The Broad-Based Black Economic Empowerment (B-BBEE) Commission, in partnership with the Government Communication and Information System (GCIS), recently hosted a dialogue aimed at addressing the challenges faced by South African youth in relation to economic empowerment and inclusion. The webinar, titled “Beyond 20 Years of B-BBEE: Youth Economic Empowerment Opportunities through Enterprise and Supplier Development (ESD),” took place on June 28, 2023, as part of the national campaign for Youth Month.
The dialogue, led by youth leaders, representatives of the SA Youth Economic Council, Black Management Forum, Black Business Council, Department of Small Business Development, and the B-BBEE Commission, delved into the past 20 years since the promulgation of Black Economic Empowerment legislation and policy. It sought to explore opportunities for youth economic empowerment and discuss strategies to overcome existing obstacles.
According to the B-BBEE Act (53 of 2003, as amended by 46 of 2013), B-BBEE aims to achieve viable economic empowerment for all black people, with a particular focus on women, youth, workers, people with disabilities, and those living in rural areas. The Act emphasizes transformation and redress through strategic initiatives.

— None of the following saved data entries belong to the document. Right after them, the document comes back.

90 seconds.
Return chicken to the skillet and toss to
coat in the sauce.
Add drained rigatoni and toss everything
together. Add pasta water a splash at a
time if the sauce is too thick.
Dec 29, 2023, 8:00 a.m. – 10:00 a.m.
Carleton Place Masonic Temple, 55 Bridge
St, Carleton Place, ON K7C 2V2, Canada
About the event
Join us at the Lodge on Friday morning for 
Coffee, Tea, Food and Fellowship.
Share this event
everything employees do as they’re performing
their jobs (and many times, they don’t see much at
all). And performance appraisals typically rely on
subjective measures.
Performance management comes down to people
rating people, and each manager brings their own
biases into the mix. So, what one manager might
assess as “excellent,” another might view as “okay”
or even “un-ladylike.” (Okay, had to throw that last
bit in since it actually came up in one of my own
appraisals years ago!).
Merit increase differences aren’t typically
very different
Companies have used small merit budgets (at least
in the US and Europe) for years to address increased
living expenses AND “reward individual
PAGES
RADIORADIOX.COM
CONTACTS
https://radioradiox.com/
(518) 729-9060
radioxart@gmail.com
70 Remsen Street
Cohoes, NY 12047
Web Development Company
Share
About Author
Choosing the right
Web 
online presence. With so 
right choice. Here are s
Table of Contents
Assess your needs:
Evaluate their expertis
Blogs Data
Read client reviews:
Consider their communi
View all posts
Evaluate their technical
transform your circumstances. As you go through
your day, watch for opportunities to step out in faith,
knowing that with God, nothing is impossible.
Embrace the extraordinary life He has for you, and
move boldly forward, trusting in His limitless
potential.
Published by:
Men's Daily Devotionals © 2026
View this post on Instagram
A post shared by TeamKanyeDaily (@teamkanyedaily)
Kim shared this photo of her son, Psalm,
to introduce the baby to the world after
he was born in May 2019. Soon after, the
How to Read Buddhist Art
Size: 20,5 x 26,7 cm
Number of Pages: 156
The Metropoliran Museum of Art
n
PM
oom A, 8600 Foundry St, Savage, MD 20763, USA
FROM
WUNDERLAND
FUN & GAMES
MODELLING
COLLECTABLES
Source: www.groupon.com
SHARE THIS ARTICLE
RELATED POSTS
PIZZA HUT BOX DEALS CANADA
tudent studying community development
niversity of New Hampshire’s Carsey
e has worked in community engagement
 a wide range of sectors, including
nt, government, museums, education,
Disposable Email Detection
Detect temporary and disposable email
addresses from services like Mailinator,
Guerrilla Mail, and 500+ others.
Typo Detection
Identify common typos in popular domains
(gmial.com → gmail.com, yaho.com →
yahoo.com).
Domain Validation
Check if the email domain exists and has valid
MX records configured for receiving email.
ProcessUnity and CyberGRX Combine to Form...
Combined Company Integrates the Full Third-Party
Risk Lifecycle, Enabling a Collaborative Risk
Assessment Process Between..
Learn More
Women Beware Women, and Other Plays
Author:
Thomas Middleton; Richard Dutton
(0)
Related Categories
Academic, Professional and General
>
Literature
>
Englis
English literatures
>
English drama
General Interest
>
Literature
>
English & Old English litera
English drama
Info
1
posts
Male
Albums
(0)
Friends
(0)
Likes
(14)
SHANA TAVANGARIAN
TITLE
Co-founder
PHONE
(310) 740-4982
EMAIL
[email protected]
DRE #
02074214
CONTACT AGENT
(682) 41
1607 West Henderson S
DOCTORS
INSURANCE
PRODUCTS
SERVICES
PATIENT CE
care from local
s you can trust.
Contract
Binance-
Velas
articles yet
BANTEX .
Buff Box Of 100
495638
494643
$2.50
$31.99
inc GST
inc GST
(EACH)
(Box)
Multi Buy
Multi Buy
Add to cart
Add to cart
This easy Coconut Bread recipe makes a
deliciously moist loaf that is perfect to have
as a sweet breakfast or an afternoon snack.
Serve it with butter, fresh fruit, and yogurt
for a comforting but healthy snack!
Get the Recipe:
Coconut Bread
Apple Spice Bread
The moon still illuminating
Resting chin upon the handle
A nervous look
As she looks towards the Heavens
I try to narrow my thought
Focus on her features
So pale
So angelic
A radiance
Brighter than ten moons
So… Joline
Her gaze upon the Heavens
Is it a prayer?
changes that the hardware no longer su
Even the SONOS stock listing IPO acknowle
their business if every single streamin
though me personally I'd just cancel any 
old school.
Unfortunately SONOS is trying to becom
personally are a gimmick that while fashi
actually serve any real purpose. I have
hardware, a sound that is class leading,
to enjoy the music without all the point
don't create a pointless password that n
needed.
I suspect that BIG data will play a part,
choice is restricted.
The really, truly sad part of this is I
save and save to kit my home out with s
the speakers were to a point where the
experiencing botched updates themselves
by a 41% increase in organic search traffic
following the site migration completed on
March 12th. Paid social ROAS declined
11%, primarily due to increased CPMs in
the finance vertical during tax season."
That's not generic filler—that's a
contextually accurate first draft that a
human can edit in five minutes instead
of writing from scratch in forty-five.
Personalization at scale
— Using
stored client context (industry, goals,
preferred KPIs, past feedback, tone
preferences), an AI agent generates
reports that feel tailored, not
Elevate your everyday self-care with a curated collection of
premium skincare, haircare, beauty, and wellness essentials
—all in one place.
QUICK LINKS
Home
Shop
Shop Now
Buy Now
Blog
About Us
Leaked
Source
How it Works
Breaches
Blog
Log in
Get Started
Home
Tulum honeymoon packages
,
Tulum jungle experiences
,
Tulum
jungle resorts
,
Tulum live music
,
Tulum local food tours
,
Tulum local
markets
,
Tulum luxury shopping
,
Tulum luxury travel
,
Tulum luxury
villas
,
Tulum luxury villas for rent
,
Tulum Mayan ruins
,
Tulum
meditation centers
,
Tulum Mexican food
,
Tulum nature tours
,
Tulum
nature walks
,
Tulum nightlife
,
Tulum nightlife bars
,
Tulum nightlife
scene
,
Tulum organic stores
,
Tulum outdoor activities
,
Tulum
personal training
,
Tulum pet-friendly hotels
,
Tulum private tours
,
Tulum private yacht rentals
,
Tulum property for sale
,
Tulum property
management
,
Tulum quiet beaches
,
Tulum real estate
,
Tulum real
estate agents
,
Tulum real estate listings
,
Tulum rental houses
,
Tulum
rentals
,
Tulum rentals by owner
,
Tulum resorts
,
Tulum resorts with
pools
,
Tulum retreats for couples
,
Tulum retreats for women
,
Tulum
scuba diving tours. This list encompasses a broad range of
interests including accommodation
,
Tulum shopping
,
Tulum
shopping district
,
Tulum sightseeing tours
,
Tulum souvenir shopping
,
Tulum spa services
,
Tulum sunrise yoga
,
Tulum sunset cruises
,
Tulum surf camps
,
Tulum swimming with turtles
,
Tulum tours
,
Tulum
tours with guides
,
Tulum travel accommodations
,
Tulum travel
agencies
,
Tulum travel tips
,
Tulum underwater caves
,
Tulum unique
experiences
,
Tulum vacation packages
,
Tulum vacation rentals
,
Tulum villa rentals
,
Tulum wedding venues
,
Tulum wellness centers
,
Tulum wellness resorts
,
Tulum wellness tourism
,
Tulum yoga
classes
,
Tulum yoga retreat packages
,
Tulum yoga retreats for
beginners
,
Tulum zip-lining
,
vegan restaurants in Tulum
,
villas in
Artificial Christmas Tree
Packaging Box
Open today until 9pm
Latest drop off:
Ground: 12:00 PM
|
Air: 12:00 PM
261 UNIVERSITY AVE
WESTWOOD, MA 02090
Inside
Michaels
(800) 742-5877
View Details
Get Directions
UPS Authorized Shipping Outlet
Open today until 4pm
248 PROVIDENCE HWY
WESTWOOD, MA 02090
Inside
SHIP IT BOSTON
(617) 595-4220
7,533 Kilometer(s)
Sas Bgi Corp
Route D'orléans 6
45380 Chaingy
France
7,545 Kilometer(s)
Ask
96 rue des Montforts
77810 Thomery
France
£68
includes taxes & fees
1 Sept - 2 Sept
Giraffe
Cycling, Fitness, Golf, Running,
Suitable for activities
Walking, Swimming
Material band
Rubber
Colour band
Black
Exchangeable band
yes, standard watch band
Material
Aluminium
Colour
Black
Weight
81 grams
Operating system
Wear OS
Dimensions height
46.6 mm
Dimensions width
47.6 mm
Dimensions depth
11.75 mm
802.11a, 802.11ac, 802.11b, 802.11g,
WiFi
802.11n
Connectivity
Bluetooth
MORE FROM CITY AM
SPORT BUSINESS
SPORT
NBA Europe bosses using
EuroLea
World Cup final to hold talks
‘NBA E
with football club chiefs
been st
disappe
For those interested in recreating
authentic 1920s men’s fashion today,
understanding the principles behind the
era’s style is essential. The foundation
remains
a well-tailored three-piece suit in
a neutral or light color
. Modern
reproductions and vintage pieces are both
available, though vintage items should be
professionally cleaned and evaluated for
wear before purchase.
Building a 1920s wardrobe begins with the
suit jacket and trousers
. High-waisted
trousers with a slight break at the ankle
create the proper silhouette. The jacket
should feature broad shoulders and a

During the dialogue, the B-BBEE Commission released the Annual National Status and Trends report for 2021, which revealed a slight decline of 1.5% in black ownership in businesses. The percentage decreased from 31% to 29.5% compared to the previous year. Additionally, the Commission shared the ESD research survey report for 2021, which focused on effective implementation of ESD funds.
The ESD element of B-BBEE measures contributions invested in supplier development and enterprise development initiatives. These initiatives aim to assist and accelerate the growth and sustainability of black-owned enterprises. The ESD report highlighted several challenges, including non-compliance with B-BBEE policy, particularly by large corporations who often view compliance as a mere “tick-box exercise.”
Ms. Sthandiwe Msomi from the South African Youth Economic Council emphasized the need for more companies to comply with B-BBEE and sector-specific codes to foster the necessary development of small, medium, and micro enterprises (SMMEs) in South Africa.
The lack of financial support for SMMEs emerged as another significant impediment to the growth of emerging youth enterprises. Mr. Ayavuya Madolo from the Black Management Forum stressed that some ESD beneficiaries struggle to scale up due to inadequate financial support, guidance, and mentorship. He called for organic mentorship programs in which large corporations actively support and guide SMMEs through the mentoring process.
The high youth unemployment rate, currently at 63.9% according to StatsSA figures, was identified as a major challenge contributing to the marginalization of the youth in economic participation. Commissioner of the B-BBEE Commission, Mr. Tshediso Matona, emphasized the importance of leveraging the human capital, talents, and ingenuity of young people to build a dynamic, inclusive, and growing economy that benefits all members of society, particularly the poor.
In response to the concerns raised during the dialogue, the Acting Director-General of the Department of Small Business Development (DSBD), Mr. Jeffrey Ndumo, announced several government interventions aimed at encouraging youth participation in the country’s economy. These interventions include the allocation of R1.4 billion, announced by President Cyril Ramaphosa in his State of the Nation Address earlier this year. The Small Enterprise Finance Agency (sefa), in collaboration with other role players, will increase support to the SMME sector through lending activities.
The DSBD has also established the Value Chain and Market Access support to facilitate increased market access for SMMEs involved in growing market value chains. In the current financial year, the department aims to link 250 products manufactured by SMMEs and cooperatives to domestic markets. Additionally, the DSBD has prioritized sectors with low barriers to entry and sunrise sectors like cannabis as part of its implementation of the Localisation Policy Framework.
Furthermore, Sasol has partnered with the Small Enterprise Development Agency (SEDA) to introduce Pop-up markets in various provinces and provide containerized Business Hubs in Mpumalanga and Free State to support township enterprises.
The Acting Director-General urged SMMEs and the youth to seize these opportunities and take advantage of the government’s support, which aims to nurture their businesses and ultimately contribute to the growth of the national economy.
The B-BBEE Commission, established in terms of section 13B of the B-BBEE Act, plays a crucial role in supervising and encouraging adherence to the Act. The Commission’s mandate includes investigating fronting and other violations, promoting good governance and accountability, and creating an effective and efficient environment for the implementation of the objectives of broad-based black economic empowerment.
The dialogue between the B-BBEE Commission, youth formations, and the Department of Small Business Development serves as a vital platform for addressing the challenges faced by South African youth in achieving economic empowerment. By identifying these challenges and proposing strategic solutions, the dialogue aims to foster an inclusive economy that empowers all members of society, particularly the youth.